Moraes decretou a perda imediata do mandato de Carla Zambelli (PL-SP) e determinou que a Câmara emposse o suplente em até 48 horas. A decisão, tomada pela Primeira Turma do STF, pode ganhar status colegiado ao ir ao plenário virtual para deliberação.
O ministro Alexandre de Moraes anulou a decisão da Câmara que mantinha Zambelli no cargo após condenação. A atuação ocorreu no âmbito de processo em que ele é relator da execução da pena da parlamentar.
A cobrança por participação da Câmara em decisões sobre perda de mandato depende de cada caso. Moraes também decidiu que o presidente da Câmara, Hugo Motta, deve realizar a posse do suplente dentro do prazo.

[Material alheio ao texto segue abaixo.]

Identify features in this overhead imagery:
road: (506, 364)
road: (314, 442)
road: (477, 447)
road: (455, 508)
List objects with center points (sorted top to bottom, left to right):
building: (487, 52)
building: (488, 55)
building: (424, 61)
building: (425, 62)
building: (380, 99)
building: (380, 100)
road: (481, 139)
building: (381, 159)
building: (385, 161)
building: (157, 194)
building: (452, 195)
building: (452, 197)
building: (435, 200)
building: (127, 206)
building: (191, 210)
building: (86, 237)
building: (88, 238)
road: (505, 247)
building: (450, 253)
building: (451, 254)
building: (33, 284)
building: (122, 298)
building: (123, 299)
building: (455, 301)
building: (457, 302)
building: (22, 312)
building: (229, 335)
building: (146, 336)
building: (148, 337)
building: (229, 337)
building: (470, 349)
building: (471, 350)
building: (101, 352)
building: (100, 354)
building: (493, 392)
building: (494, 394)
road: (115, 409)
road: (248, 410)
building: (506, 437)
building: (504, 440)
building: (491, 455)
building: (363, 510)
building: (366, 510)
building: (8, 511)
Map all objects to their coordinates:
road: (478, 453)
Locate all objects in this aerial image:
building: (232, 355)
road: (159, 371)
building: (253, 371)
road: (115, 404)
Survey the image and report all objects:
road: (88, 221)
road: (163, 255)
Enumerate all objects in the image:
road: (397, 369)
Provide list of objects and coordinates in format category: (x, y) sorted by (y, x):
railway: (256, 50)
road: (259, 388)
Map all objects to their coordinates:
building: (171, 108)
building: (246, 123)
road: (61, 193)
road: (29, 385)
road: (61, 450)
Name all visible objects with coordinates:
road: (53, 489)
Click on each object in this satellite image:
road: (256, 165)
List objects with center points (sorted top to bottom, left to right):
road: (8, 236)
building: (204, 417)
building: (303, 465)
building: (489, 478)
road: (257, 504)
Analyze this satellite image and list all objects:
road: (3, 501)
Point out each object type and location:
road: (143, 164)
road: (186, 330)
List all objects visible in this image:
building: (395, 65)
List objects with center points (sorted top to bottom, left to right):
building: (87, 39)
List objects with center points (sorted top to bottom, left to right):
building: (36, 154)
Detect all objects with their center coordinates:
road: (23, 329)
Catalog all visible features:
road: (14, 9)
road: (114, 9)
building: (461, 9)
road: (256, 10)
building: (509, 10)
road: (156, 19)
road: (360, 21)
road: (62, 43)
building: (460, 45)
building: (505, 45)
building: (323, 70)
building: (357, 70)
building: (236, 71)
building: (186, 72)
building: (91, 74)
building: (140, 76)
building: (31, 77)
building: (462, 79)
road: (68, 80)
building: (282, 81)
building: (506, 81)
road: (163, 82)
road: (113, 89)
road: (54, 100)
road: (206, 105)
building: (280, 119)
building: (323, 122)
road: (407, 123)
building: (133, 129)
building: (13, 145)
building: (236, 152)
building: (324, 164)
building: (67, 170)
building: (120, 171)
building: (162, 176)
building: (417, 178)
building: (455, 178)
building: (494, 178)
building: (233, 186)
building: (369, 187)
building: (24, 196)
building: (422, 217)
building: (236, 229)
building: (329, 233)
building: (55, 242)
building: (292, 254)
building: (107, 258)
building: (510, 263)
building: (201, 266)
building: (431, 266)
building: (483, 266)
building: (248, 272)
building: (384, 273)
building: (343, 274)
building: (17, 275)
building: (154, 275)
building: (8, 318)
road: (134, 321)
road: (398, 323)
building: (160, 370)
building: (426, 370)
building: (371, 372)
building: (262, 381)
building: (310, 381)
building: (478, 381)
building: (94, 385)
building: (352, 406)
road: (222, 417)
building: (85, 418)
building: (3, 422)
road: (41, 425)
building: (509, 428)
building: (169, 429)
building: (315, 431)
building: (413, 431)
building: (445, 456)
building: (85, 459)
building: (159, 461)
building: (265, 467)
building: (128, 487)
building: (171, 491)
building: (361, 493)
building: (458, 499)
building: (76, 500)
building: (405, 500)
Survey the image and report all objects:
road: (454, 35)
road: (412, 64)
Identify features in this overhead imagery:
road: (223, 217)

Contexto recente e precedentes do STF
Historicamente, o STF já enfrentou o tema em casos como Mensalão e Donadon, com decisões distintas entre Câmara e STF sobre se a perda é automática ou depende de manifestação da Casa. Casos recentes com Meurer e Ramagem alimentam divergências sobre quem decide.
Na linha do tempo, em 2012 o STF entendeu que a perda de mandato poderia ocorrer independentemente de deliberação da Câmara e não fere a separação de Poderes. Em 2013, a Câmara decidiu levar o caso de Donadon a plenário, mas o STF suspendeu a decisão. Em 2018, Meurer teve a pauta definida para Câmara, com arquivamento posterior após representação.
Mais recentemente, Ramagem e Zambelli passaram a ser casos em que a Primeira Turma tem considerado a perda automática do mandato, em alinhamento com a conclusão de que o titular não pode exercer o mandato quando condenado em regime fechado.